Reference Guides/Intermediate/Indexes: How Databases Find Data Fast

Indexes: How Databases Find Data Fast

What indexes are, when they help, and when they do not.

When a query has a WHERE clause, the database needs to find the matching rows. Without an index, it does this by scanning every row in the table from top to bottom. That is fine on a table with a few thousand rows. On a table with 50 million rows it can mean seconds or minutes of wall time for a query that should return instantly.

An index lets the database skip most of that work. Understanding when and why to add one is one of the highest-leverage things you can learn as a SQL developer.

What an index actually is

The most common kind is a B-tree index: a balanced tree maintained separately from the table. Each leaf holds a column value and a pointer to the physical location of the matching row.

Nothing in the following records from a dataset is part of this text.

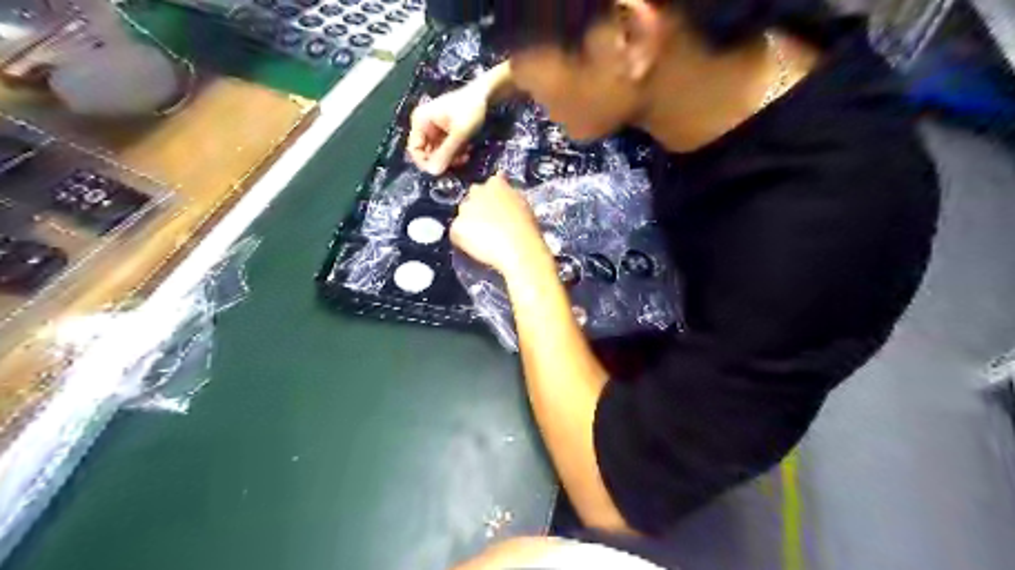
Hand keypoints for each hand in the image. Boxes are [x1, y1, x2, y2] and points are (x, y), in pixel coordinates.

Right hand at [407, 84, 487, 172]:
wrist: (485, 94)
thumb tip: (433, 173)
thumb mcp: (459, 134)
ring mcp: (433, 129)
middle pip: (426, 153)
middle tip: (460, 161)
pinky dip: (455, 153)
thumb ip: (446, 153)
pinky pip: (445, 149)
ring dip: (451, 158)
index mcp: (420, 121)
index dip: (426, 163)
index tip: (443, 170)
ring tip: (466, 155)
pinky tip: (467, 150)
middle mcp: (423, 125)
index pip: (414, 150)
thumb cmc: (471, 109)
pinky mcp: (444, 132)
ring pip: (437, 153)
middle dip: (443, 160)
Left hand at [449, 171, 550, 276]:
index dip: (494, 195)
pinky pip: (457, 232)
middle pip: (473, 196)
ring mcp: (465, 209)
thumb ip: (511, 195)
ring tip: (485, 237)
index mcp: (496, 183)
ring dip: (471, 222)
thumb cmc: (526, 230)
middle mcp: (477, 191)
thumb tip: (506, 194)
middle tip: (490, 222)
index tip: (497, 204)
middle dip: (479, 207)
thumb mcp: (523, 205)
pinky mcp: (457, 226)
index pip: (491, 182)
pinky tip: (478, 245)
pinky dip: (464, 239)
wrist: (518, 249)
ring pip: (464, 214)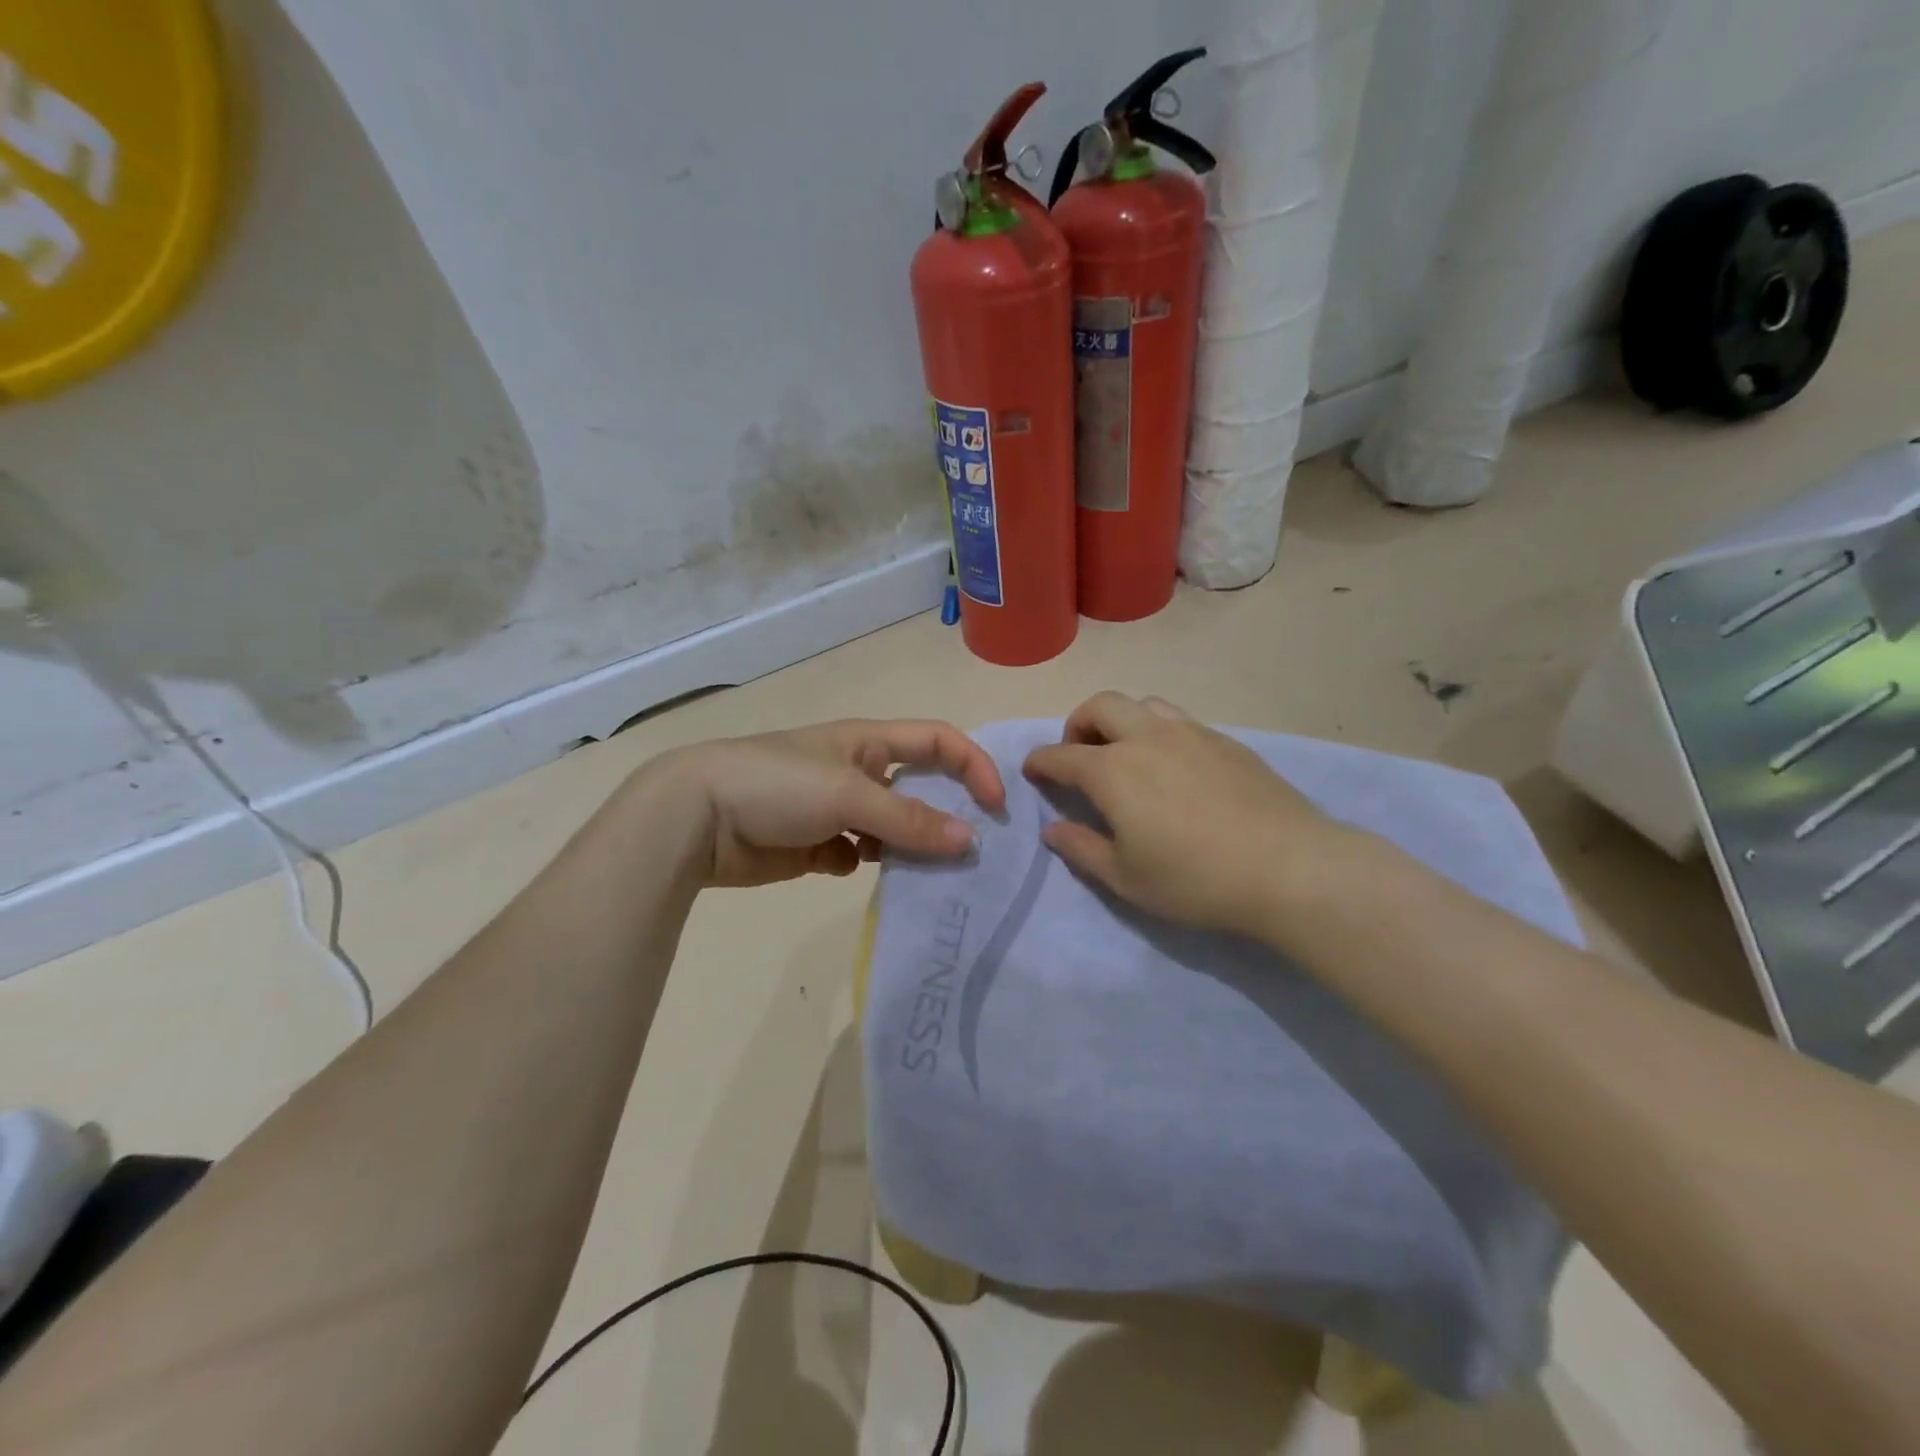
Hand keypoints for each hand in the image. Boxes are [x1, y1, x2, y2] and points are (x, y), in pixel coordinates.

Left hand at [652, 719, 1005, 887]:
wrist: (695, 818)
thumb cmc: (777, 785)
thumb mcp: (848, 794)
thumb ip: (909, 819)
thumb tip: (970, 841)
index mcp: (868, 742)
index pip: (938, 741)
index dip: (973, 765)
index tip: (996, 806)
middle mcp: (858, 771)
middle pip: (919, 788)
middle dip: (946, 813)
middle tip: (971, 851)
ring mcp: (835, 809)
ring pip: (891, 828)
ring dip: (908, 847)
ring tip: (925, 874)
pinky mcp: (814, 845)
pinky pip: (858, 855)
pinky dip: (866, 864)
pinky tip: (855, 872)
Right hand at [1023, 692, 1344, 936]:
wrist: (1288, 867)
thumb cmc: (1195, 879)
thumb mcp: (1126, 877)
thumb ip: (1081, 848)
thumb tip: (1053, 829)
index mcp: (1112, 771)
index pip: (1061, 755)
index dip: (1039, 762)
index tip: (1032, 770)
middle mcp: (1146, 738)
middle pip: (1100, 706)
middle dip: (1078, 723)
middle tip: (1079, 753)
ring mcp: (1190, 733)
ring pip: (1143, 703)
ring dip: (1121, 719)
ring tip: (1126, 752)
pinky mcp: (1226, 741)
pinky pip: (1179, 720)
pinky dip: (1159, 731)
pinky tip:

When you filter on WHERE department = 'Engineering', the database walks the tree in O(log n) time to find that entry, then jumps directly to the matching rows. It touches a tiny fraction of what a full scan would read.

Think of the index at the back of a textbook. To find every mention of "window functions" in 500 pages you could read the whole thing, or you could flip to the index, find the page numbers, and go there. The index takes space and stays up to date as the book changes, but it makes lookups dramatically faster.

CREATE INDEX idx_employees_department ON employees (department);

Automatic indexes

You already have more indexes than you think. The database creates them automatically for:

ConstraintIndex created
PRIMARY KEYUnique index on the key column(s)
UNIQUEUnique index on the constrained column(s)

If your queries filter on id, you are already covered. The gap shows up when you start filtering on other columns - status, email, created_at - that do not have automatic indexes. Those are the ones worth examining.

When indexes help

Indexes help most when the column appears in WHERE, JOIN ON, or ORDER BY, the query returns a small slice of the table, and the table is large enough that a scan is noticeably slow.

They are less useful - or even counterproductive - in a few situations that surprise people:

  • Low-selectivity columns: if 95% of rows have status = 'active', an index on status is unlikely to help. The database may decide a scan is faster.
  • Queries that return most of the table anyway. Following millions of individual index pointers is actually slower than one clean sequential scan.
  • Small tables. A scan over 10,000 rows is instant regardless of indexes.

Multi-column indexes

A single index can cover multiple columns. This matters when your queries filter on more than one column at a time:

CREATE INDEX idx_orders_customer_date ON orders (customer_id, created_at);

This index works for queries that filter on customer_id alone, or on both customer_id and created_at. It does not work for queries that filter on created_at alone - that is the part people get wrong.

The rule is called the leftmost prefix rule. An index on (a, b, c) supports: a alone, a+b together, a+b+c together. It does not support b alone or c alone. Column order in a composite index is not arbitrary - put the most-filtered column first.

The cost side

Every index has a write cost. Each INSERT, UPDATE, and DELETE must update every index on the table in addition to the table itself. A table with ten indexes pays ten extra writes for every row mutation.

On a read-heavy table that overhead is fine. On a table that gets hammered with writes and queried less often, excess indexes become a drag. The goal is to have exactly the indexes your most important queries need - no fewer, no more.

Checking index usage with EXPLAIN

EXPLAIN SELECT * FROM employees WHERE department = 'Engineering';

The output shows either "Index Scan" (index used) or "Seq Scan" (full table scan). If you see a sequential scan where you expected an index, there are a few likely culprits: the index does not exist yet, the database decided a scan was cheaper given the data distribution, or the query wraps the column in a function - WHERE LOWER(email) = ... cannot use an index on email. The next guide goes deep on reading this output.